Aufgrund des hohen Organisationsaufwands wurde 2007 auf eine deutsch-polnische Kooperation verzichtet; stattdessen stieß der 1. FC Lok Leipzig als Partner hinzu. Darüber freute sich wiederum der Ausländerbeauftragte der Stadt, Stojan Gugutschkow. Er hofft, dass dieses Projekt gerade jungen Mädchen mit Migrationshintergrund neue Türen in die Gesellschaft öffnet.
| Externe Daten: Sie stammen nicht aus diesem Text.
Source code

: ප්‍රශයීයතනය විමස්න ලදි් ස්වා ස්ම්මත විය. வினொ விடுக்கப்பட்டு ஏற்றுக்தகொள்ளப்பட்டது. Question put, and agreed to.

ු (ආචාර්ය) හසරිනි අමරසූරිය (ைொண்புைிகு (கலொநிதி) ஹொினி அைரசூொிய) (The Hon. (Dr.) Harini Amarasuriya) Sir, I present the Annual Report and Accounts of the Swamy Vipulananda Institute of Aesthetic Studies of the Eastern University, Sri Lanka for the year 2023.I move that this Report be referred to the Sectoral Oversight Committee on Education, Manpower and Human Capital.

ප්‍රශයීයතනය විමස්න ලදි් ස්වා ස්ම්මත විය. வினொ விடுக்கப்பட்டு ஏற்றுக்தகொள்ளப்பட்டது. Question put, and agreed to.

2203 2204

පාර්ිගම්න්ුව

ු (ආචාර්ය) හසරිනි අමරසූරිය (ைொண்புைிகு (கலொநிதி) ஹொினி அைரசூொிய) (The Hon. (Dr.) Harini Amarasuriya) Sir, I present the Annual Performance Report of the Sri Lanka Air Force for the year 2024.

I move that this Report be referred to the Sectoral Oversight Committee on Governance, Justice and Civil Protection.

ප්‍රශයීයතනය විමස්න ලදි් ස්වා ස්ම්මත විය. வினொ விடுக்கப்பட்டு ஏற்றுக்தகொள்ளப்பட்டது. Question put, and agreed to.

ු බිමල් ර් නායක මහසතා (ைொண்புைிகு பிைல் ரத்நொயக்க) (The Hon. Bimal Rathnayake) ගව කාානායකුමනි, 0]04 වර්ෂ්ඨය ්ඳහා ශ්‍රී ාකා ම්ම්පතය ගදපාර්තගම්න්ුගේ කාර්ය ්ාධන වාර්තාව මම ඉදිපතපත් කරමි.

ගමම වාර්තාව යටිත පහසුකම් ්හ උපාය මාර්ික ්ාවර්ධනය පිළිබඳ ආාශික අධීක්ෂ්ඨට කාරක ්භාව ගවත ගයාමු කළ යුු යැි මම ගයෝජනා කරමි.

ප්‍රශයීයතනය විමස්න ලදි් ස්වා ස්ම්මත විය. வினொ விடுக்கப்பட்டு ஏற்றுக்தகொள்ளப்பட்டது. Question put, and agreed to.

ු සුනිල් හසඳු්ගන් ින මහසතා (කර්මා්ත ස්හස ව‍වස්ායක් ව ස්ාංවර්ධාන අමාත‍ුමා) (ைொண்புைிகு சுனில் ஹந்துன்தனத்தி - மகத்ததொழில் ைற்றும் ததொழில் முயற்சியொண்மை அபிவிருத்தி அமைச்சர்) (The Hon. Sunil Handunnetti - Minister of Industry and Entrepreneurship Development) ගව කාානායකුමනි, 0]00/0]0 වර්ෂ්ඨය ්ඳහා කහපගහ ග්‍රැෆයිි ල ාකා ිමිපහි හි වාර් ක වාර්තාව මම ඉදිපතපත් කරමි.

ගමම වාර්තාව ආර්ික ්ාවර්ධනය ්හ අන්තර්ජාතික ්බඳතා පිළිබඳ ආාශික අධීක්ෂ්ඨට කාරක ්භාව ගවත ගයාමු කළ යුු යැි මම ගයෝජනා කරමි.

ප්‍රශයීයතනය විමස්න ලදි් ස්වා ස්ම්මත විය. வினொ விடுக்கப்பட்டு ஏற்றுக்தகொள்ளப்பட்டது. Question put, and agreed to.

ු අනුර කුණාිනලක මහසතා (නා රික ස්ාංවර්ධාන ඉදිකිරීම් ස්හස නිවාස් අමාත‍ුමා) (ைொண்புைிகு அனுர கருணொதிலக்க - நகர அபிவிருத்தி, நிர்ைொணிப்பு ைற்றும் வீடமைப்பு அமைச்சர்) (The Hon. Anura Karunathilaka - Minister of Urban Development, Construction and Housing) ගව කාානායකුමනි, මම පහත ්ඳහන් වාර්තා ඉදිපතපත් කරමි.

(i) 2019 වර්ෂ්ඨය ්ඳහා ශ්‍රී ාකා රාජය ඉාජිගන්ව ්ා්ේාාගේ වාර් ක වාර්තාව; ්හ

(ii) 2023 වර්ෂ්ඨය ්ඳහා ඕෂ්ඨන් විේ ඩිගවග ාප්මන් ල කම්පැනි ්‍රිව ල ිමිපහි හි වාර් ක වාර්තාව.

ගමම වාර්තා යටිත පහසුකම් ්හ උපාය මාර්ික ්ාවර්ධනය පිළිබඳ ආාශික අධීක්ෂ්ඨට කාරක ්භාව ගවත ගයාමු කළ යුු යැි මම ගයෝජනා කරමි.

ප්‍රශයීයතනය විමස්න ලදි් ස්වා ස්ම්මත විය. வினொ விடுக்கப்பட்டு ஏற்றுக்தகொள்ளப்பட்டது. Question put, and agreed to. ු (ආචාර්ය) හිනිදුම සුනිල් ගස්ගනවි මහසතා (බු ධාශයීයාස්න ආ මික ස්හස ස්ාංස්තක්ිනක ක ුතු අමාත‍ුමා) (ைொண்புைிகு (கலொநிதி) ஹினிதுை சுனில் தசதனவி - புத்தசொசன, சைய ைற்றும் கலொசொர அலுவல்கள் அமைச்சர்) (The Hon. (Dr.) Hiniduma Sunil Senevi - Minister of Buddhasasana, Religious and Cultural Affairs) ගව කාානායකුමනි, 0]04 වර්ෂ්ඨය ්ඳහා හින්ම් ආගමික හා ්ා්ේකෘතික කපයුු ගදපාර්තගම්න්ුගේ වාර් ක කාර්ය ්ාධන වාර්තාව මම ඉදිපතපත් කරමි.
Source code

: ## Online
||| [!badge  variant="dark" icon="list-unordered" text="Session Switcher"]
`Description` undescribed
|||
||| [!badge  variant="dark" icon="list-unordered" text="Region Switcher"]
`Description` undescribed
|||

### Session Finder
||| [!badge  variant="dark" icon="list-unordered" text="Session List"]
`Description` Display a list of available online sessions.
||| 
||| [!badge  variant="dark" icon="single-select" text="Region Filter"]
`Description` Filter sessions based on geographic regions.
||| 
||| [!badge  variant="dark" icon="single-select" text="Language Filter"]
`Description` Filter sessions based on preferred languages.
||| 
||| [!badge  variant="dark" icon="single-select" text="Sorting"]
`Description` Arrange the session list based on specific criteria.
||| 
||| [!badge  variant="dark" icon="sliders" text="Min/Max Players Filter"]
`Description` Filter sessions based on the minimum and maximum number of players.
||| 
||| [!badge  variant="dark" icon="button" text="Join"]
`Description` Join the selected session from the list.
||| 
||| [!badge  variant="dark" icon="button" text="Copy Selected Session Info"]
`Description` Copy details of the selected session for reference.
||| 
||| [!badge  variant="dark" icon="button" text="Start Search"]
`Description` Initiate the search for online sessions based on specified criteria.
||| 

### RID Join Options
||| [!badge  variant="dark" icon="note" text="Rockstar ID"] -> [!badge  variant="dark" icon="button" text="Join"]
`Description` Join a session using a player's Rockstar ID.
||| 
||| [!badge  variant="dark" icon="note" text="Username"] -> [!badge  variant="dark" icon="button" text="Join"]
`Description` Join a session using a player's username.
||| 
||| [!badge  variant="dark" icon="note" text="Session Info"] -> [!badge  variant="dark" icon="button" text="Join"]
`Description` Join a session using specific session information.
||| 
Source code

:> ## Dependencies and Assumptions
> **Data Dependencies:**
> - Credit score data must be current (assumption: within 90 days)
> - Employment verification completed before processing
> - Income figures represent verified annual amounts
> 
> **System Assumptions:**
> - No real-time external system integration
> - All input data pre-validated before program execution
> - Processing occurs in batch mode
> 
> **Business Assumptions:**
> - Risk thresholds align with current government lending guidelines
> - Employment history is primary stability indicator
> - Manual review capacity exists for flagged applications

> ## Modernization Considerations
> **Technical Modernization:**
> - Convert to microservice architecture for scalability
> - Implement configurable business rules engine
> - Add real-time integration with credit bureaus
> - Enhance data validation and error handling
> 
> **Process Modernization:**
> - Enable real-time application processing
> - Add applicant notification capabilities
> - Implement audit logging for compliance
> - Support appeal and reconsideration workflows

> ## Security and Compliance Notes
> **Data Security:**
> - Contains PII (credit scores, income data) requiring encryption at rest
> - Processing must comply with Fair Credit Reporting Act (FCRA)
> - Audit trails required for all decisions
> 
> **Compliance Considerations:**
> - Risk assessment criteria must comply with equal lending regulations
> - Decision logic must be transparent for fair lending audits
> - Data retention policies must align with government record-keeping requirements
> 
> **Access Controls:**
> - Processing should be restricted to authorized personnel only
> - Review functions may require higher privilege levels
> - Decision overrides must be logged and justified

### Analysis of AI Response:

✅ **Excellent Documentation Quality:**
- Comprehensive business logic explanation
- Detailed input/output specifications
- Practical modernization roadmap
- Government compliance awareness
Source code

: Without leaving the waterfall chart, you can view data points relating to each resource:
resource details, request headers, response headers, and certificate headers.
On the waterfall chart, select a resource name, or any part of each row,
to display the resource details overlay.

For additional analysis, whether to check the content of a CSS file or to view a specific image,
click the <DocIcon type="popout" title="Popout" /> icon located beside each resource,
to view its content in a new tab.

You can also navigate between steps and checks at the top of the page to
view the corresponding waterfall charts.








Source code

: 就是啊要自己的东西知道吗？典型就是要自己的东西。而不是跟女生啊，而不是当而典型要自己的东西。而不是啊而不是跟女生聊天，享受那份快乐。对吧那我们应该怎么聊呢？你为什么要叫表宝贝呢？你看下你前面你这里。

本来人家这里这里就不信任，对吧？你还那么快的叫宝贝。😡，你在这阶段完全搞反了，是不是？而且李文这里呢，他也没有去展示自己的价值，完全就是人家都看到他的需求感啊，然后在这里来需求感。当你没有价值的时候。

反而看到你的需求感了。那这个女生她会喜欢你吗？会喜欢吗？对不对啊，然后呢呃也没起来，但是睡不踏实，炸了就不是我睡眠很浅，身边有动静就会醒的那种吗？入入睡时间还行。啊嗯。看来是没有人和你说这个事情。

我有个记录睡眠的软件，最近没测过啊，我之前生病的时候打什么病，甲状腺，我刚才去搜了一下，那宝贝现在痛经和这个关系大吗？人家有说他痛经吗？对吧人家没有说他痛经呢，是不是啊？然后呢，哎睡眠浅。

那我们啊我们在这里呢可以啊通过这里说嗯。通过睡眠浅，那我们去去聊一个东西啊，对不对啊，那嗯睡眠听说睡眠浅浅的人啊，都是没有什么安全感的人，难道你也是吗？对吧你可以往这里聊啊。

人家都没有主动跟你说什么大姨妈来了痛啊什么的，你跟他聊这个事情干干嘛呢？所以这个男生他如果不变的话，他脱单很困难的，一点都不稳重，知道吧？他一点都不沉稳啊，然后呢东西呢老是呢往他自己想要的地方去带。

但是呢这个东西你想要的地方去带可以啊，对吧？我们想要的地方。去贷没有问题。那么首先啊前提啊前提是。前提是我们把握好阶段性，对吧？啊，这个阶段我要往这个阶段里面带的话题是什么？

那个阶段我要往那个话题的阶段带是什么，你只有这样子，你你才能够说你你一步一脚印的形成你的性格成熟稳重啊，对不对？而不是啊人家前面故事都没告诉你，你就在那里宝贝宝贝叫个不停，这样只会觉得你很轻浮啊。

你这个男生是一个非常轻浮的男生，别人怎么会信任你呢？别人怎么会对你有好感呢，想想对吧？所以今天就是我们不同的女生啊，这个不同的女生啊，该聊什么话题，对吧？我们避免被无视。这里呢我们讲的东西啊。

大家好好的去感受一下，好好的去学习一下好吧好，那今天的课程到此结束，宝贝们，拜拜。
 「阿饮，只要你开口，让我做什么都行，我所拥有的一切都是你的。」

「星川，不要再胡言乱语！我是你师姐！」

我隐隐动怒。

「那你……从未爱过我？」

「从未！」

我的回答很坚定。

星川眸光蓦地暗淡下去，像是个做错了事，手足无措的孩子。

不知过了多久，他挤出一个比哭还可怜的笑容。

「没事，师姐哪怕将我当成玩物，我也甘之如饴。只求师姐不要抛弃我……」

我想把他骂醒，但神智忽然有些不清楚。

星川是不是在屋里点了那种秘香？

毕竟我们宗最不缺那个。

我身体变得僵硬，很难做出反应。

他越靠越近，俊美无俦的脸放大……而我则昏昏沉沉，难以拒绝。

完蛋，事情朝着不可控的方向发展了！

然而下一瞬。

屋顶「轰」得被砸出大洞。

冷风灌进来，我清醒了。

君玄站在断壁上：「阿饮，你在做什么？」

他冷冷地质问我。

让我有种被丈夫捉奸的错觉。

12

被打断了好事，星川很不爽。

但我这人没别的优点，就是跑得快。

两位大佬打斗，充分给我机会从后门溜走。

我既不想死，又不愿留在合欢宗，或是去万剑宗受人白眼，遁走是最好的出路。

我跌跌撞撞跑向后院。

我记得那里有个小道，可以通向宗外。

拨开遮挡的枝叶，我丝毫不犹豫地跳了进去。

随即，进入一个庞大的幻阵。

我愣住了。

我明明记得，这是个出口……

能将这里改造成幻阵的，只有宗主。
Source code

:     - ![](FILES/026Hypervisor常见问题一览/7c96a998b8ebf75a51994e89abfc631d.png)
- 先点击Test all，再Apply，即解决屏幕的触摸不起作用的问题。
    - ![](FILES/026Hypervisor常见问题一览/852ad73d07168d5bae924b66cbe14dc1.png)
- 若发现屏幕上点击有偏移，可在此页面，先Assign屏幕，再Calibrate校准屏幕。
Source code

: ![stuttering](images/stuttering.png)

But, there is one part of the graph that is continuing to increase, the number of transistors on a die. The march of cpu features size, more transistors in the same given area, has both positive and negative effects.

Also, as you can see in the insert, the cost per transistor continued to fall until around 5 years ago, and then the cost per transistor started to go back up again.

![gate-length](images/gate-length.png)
Pelda und ihre Schwester Helin, die bereits 2007 mit von der Partie waren, profitierten enorm von den wenigen Tagen in der Gemeinschaft. "Die beiden sind regelrecht aufblüht", berichtet Anke-Maria Kops-Horn, Leiterin von Brückenschlag e. V. Der Verein kümmert sich um Flüchtlinge in Leipzig und bietet Hilfe an, ob bei Wohnungssuche, Behördengängen oder den Hausaufgaben. Kops-Horn kennt die beiden kurdischen Mädchen schon lange und weiß, dass diese im Alltag oft mit massiven Problemen zu kämpfen haben: Sie würden in der Schule gemobbt und zum Teil auch auf der Straße beschimpft. "Deswegen finde ich es so wichtig, dass sie im Camp einfach akzeptiert werden," sagt Kops-Horn.

Als Ausnahme von der Regel dürfen Pelda und Helin auch in diesem Jahr dabei sein. Und mit ihnen 18 weitere Mädchen. "Wir haben dieses Jahr bewusst weniger Teilnehmer, um noch besser auf jedes einzelne Mädchen eingehen zu können", sagt Fetscher. "Uns geht es darum, auf keinen Fall Schulcharakter aufkommen zu lassen." Ziel sei es, den Mädchen in kleinen Schritten zu helfen, damit diese sich besser in der Gemeinschaft zurechtfinden und anerkannt werden.

Bei Pelda und Helin scheint das zu gelingen. Nach dem Camp wollen sie sich in einem Verein anmelden - weil ihnen Fußballspielen einfach Spaß macht.